__Trecho da página__:
# # # #

Hoje, às 19h, o Santuário de Albertina Berkenbrock terá uma missa para lembrar os 92 anos do martírio da beata. De acordo com o padre Auricélio, reitor do santuário, este é mês um muito marcante. “É um dia litúrgico para celebrarmos a memória de nossa beata.
Em 2007, a Igreja reconheceu as virtudes heroicas de Albertina Berkenbrock e a declarou bem-aventurada. Ela que se destacou dos demais pelo jeito como vivia profundamente sua fé”, relembra o padre.
Albertina Berkenbrock, conhecida pelo povo da Diocese de Tubarão como “a nossa Albertina”, nasceu no dia 11 de abril de 1919, na comunidade de São Luís, paróquia São Sebastião de Vargem do Cedro, município de Imaruí.

# # # #

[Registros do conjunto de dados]

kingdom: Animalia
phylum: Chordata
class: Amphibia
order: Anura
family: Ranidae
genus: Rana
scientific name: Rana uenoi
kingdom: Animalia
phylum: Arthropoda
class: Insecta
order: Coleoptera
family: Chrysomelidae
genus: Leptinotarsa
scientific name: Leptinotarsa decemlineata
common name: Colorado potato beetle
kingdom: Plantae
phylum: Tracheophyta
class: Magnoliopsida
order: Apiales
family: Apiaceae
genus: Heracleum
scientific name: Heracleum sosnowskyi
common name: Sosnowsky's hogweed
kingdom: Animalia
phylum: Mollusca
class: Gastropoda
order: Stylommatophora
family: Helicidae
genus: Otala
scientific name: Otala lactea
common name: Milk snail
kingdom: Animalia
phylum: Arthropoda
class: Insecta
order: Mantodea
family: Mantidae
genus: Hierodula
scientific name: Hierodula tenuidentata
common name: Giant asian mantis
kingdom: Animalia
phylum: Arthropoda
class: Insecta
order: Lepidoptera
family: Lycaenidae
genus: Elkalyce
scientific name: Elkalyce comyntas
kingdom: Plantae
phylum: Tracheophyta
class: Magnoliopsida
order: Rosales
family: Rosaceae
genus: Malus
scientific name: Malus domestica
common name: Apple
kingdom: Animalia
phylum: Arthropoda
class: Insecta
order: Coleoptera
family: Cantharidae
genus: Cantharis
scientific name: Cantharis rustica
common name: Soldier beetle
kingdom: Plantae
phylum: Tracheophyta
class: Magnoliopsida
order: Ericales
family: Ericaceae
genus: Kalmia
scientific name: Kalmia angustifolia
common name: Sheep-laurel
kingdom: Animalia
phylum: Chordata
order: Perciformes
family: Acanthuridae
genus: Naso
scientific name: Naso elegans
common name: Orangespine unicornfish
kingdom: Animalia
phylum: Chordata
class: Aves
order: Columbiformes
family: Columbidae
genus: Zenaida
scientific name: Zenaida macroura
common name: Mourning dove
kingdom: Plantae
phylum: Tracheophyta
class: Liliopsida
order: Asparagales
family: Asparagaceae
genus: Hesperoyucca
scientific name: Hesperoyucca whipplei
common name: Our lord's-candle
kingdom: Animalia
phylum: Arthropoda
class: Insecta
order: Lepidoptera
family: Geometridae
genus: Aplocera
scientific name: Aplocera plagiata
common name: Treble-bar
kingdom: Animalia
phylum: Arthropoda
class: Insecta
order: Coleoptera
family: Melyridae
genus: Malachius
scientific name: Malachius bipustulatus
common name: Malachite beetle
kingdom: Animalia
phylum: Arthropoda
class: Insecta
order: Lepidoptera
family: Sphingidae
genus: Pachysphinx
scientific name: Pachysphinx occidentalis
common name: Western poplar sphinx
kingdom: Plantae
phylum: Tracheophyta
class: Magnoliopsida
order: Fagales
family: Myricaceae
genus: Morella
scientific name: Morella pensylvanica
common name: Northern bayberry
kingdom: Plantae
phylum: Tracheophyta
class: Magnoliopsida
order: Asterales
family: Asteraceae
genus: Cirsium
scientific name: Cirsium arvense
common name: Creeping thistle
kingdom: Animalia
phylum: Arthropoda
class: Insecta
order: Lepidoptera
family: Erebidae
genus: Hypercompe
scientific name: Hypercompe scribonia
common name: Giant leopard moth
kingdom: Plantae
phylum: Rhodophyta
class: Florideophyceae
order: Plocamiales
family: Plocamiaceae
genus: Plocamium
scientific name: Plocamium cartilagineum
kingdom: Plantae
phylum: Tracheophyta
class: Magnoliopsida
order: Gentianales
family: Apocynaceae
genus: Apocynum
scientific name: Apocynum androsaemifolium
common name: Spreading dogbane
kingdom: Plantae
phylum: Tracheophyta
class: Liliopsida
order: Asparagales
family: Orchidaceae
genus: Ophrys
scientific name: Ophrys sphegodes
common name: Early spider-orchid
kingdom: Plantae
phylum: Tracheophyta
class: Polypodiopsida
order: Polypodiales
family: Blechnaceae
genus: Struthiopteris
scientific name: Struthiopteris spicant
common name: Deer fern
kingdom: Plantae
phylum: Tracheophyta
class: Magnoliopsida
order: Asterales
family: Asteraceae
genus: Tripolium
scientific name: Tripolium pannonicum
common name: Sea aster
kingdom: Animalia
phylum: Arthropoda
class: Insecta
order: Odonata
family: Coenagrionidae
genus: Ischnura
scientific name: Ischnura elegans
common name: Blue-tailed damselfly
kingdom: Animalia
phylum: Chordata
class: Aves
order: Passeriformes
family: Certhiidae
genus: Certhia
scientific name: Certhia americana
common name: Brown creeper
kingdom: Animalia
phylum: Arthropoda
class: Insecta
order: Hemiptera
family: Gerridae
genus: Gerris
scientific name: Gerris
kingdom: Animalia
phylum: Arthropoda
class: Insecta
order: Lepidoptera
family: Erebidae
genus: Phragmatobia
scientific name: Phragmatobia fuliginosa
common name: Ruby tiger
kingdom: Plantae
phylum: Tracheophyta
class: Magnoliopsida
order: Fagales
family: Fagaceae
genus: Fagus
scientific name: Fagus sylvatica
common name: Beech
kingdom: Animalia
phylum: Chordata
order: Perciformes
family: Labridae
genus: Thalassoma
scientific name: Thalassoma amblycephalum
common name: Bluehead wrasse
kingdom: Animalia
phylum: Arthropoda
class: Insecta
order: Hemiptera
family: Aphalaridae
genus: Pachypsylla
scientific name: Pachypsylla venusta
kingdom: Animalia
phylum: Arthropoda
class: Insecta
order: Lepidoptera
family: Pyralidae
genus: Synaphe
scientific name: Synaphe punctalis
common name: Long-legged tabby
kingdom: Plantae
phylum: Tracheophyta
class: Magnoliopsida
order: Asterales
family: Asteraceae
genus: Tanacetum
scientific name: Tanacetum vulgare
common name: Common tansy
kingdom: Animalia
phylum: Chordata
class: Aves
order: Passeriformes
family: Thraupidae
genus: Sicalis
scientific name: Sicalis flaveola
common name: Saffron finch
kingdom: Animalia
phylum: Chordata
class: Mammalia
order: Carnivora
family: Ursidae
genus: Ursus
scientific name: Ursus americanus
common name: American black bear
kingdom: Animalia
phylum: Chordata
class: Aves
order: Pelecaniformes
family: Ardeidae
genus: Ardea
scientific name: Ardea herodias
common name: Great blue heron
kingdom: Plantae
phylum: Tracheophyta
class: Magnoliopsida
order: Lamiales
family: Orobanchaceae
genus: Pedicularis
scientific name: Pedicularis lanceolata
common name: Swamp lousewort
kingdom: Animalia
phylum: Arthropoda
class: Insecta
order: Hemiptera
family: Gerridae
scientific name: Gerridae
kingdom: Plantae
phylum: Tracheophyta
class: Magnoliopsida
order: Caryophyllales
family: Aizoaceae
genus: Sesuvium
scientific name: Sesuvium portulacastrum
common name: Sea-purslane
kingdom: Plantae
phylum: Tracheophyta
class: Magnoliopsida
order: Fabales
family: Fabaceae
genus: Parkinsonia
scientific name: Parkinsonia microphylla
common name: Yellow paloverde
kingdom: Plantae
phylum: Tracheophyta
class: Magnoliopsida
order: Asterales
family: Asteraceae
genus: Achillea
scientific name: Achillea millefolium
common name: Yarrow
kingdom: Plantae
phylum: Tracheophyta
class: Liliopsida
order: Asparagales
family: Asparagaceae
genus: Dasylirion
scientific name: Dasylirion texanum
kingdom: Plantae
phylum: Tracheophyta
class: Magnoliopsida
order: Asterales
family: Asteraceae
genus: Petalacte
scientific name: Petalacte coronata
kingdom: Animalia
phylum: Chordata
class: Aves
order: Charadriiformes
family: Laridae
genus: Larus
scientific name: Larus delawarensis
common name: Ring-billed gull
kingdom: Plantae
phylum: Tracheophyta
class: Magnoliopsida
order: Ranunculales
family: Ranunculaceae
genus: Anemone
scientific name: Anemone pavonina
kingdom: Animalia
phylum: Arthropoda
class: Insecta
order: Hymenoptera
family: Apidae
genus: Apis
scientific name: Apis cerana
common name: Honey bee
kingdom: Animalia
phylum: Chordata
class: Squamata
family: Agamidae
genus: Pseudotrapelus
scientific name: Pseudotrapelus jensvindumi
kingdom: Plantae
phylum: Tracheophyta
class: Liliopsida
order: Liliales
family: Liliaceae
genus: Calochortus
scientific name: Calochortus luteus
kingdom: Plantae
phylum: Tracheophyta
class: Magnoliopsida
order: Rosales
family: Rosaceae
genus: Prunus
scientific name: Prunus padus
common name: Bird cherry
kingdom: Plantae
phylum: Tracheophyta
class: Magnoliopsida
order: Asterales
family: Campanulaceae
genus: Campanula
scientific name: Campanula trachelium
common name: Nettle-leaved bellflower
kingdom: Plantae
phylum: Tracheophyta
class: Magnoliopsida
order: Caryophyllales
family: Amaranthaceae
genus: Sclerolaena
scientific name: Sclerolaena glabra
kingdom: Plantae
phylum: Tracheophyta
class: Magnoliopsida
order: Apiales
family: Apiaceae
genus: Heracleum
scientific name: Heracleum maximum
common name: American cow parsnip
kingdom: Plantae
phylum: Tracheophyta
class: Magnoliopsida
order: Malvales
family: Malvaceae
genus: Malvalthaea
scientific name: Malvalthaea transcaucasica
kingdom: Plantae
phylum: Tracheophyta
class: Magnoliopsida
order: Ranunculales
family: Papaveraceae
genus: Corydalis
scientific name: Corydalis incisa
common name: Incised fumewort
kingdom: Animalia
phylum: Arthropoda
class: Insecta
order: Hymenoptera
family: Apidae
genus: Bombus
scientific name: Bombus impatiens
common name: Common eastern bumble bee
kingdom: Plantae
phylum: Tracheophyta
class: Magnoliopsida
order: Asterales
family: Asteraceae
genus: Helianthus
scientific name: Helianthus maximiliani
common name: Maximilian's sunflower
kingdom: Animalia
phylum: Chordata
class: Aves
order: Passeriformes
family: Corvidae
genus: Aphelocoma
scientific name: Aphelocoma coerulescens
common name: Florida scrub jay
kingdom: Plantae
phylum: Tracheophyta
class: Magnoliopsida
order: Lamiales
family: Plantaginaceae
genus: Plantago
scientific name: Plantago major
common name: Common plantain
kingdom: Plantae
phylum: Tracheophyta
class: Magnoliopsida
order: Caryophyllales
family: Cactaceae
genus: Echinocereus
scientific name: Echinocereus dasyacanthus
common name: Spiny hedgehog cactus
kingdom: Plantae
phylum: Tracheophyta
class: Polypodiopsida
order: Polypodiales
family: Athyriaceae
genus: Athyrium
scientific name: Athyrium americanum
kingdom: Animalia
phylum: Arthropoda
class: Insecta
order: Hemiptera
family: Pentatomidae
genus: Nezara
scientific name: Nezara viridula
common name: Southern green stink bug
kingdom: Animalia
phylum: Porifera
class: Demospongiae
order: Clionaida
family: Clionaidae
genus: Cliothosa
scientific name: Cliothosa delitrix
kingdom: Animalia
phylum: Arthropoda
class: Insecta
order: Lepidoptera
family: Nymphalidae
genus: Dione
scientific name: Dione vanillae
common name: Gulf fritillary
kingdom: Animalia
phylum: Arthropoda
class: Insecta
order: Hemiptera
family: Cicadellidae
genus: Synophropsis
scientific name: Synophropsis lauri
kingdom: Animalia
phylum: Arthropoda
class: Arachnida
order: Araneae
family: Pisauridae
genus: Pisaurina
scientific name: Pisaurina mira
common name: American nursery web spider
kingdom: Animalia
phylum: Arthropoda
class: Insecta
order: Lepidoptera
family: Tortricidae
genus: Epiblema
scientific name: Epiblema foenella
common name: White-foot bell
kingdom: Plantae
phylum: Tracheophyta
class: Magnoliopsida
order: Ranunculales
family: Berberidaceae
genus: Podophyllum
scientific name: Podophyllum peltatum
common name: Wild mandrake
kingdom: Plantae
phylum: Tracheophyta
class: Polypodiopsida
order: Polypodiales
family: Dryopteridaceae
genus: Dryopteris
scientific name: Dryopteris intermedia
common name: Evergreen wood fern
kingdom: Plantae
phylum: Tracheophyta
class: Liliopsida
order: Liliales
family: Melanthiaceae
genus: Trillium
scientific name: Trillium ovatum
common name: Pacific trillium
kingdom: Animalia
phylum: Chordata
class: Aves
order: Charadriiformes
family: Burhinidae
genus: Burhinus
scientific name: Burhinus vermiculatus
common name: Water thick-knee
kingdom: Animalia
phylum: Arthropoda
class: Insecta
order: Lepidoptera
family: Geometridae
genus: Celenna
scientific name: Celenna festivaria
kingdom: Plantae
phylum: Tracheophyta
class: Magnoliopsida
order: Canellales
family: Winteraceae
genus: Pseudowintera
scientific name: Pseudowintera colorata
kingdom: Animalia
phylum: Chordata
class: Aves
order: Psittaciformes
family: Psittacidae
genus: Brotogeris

# # # #

__O que fazer__:
(1) Repita sem alterações o trecho do texto sobre Albertina Berkenbrock entre "Hoje, às 19h, o" e "relembra o padre.", inclusive.
(2) Responda às perguntas abaixo com base no texto sobre Albertina Berkenbrock.
(a) A que horas será a missa no santuário?
(b) Em que ano a Igreja declarou Albertina Berkenbrock bem-aventurada?
(c) Em que data ela nasceu?
(3) Dê continuidade ao texto sobre Albertina Berkenbrock a partir do ponto em que ele termina.

__Respostas__:
(1)
Hoje, às 19h, o Santuário de Albertina Berkenbrock terá uma missa para lembrar os 92 anos do martírio da beata. De acordo com o padre Auricélio, reitor do santuário, este é mês um muito marcante. “É um dia litúrgico para celebrarmos a memória de nossa beata.
Em 2007, a Igreja reconheceu as virtudes heroicas de Albertina Berkenbrock e a declarou bem-aventurada. Ela que se destacou dos demais pelo jeito como vivia profundamente sua fé”, relembra o padre.

(2)
(a) Às 19h.
(b) Em 2007.
(c) Em 11 de abril de 1919.

(3)
Filha de um casal de agricultores, aos 12 anos, no dia 15 de junho de 1931, às 16h, Albertina foi assassinada porque quis preservar a sua pureza espiritual e corporal e defender a dignidade da mulher, por causa da fé e da fidelidade a Deus. “E ela o fez, heroicamente, como verdadeira mártir”, diz o padre.
Ainda para lembrar da data, no próximo domingo, haverá a Festa de São Luiz Gonzaga e da Beata Albertina, com procissão e bênção dos veículos às 9h30 e missa às 10h, com a presença de dom Nelson Westrupp, bispo nascido em São Luís e primo da beata.